Coming into month-end, and as the street prepares its monthly summaries, (all figures are as of May 29th), the S&P 500 looks set to complete the month with a loss of around 5%. So, what went wrong? Global markets started the year very positively: the S&P 500 was up 18% by the end of April, while the S&P Global BMI had gained 16%. Yet, the adage to “Sell in May and go away” looks to have been prescient advice this year. Macro themes have returned, driving a wide spread in sector, factor, and country performances; volatility has also returned … although not as significantly as you might think.
Macro fears
The ongoing trade dispute between China and the United States provided the dominant theme in May, as both sides dug in their heels and prepared for a prolonged battle – creating uncertainty in both the investor and business communities. Bond markets in particular demonstrated the flight to safety, as the 10-Year U.S. Treasury yield hit a twenty-month low, closing at 2.24%, and the 10-Year German Bund yield dropped to -0.18%. Further, despite the U.S. economy growing 3.2% in Q1, the inversion in the U.S. yield curve continued to strengthen, stirring fears of recession. While the current backdrop of economic strength seems like an unlikely environment for additional monetary stimulus, some believe there will be a rate cut from the U.S. Federal Reserve later this year – which added to the degree of inversion in the belly of the curve.
Divergence
While the broader market declined, sector, factor and single-country performances provided opportunities for selective investors. Broadly speaking, defensive sectors outperformed, while trade-sensitive sectors struggled. The S&P 500 Information Technology and Materials sectors declined 8% and 7%, respectively, while the Energy sector dropped 9% on oversupply concerns coupled with slowing global demand.

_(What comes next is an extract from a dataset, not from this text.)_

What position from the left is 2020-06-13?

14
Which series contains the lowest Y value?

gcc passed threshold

As was the case in sectors, defensive factors came back in vogue, with Low Volatility leading the way and High Beta bringing up the rear. Momentum outperformed, which sounds counterintuitive but actually makes sense when you consider the timing of the mid-March rebalance for the index, when defensive constituents boasted market-beating one-year trailing returns.
In aggregate, markets included in the S&P Developed BMI outperformed those in the S&P Emerging BMI, but single-country performances were particularly dispersed. Unsurprisingly, given the trade uncertainties, China struggled, with the S&P China BMI declining 12%. Indian equities rebounded following the confirmation that Prime Minister Modi would get a second term, gaining 0.3% and outperforming all other Emerging Market country equity markets except for Russia and Greece, which gained 2% and 1%, respectively. Frontier market Argentina beat them all, gaining 15% (all figures in USD terms).

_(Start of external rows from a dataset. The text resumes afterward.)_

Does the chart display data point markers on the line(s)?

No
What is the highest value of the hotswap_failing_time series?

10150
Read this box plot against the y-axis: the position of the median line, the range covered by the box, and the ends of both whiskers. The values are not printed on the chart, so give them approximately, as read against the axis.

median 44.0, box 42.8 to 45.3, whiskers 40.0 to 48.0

Volatility … or a lack thereof
VIX® closed last night at 17.90, higher than it has been recently but not high by historical standards. Given the perceived panic of trade concerns, it feels surprising that VIX isn’t higher. One perspective is that the divergence in the performance among market segments has improved the level of diversification in the S&P 500; or it could be that – despite the cruelty of May – market participants think we’ll weather the storm and get back to growth in June.